Andrew Rice visited Uganda last year to write an article on the extinction of the Ankole Cattle. I'd been waiting with baited breath for the article, and though I usually check the New York Times Magazine site every Sunday, this week it took me until Wednesday to get around to it. And his article, "A Dying Breed," awaited me.
Rice visits cattle farmers all over the country to find that the Ankole cattle, so distinct to Uganda, could be extinct within less than 50 years. They're being cross bread with an American cattle breed called the Holstein. While Holsteins produce much more milk than Ankole, they also require more care and feed and don't really have the genetic protections necessary to survive in Sub-Saharan Africa. But the cows are being cross-bred nonetheless.
According to industry figures, American companies exported 10 million “doses” of cattle semen in 2006.The result? Less genetic variation, fewer Ankole and a lot more milk. But, as Rice mentions, several Ugandan tribes are lactose intolerant. USAID is spending millions of dollars promoting milk, but problems remain.
The volume of milk produced in Uganda doubled between 1993 and 2003, but in the absence of a surge in demand or improved delivery systems, the product has literally flooded the market.Refrigeration and transportation are just two impediments to selling so much milk.

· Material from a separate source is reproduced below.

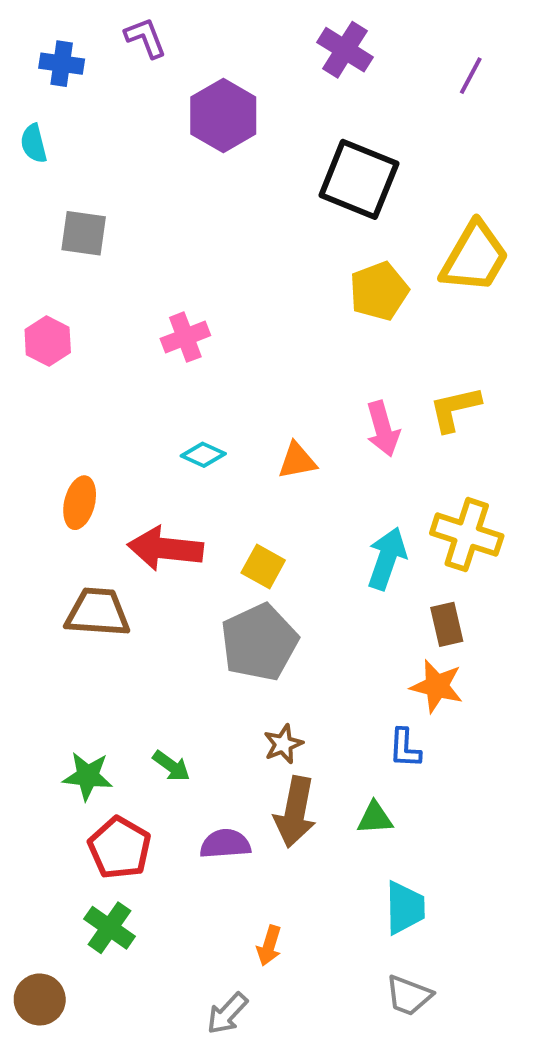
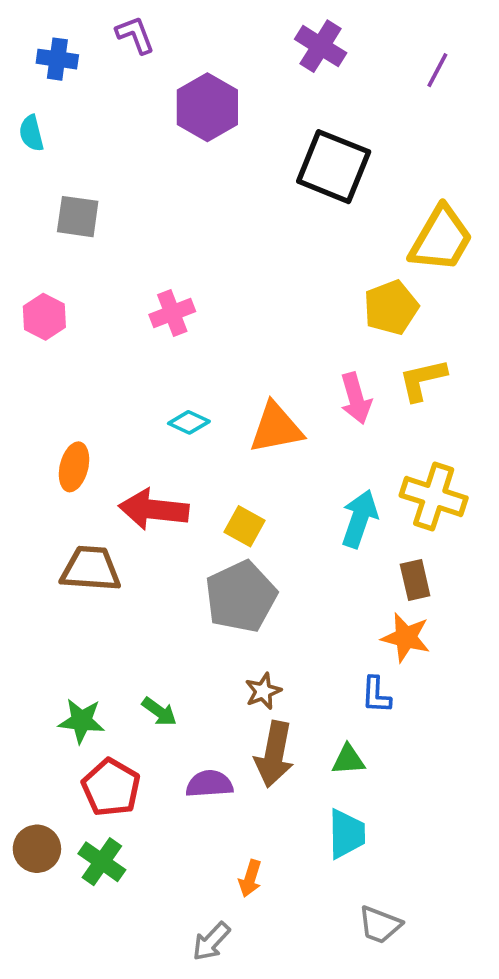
yellow pentagon: (379, 291) -> (391, 307), moved
orange triangle: (297, 461) -> (276, 428), size x1.5
cyan trapezoid: (405, 908) -> (347, 834), moved
brown circle: (40, 999) -> (37, 849), moved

It doesn't seem that anyone ever asked if Uganda needs so much milk. And the trade-off for dairy is loss of genetic variation, before we even know what benefits might be hidden underneath those giant horns, as well as creating a national herd that is less-disease resistant and adoptive to the climate.
One big heat wave, it seems, could wipe out the nation's Holsteins. Given the recent spate of floods, no one should be counting on a stable environment. USAID and other organizations may think they're coming to Uganda's rescue with genetically superior cows, but will they be the knight in shinning armor once their cows have perished?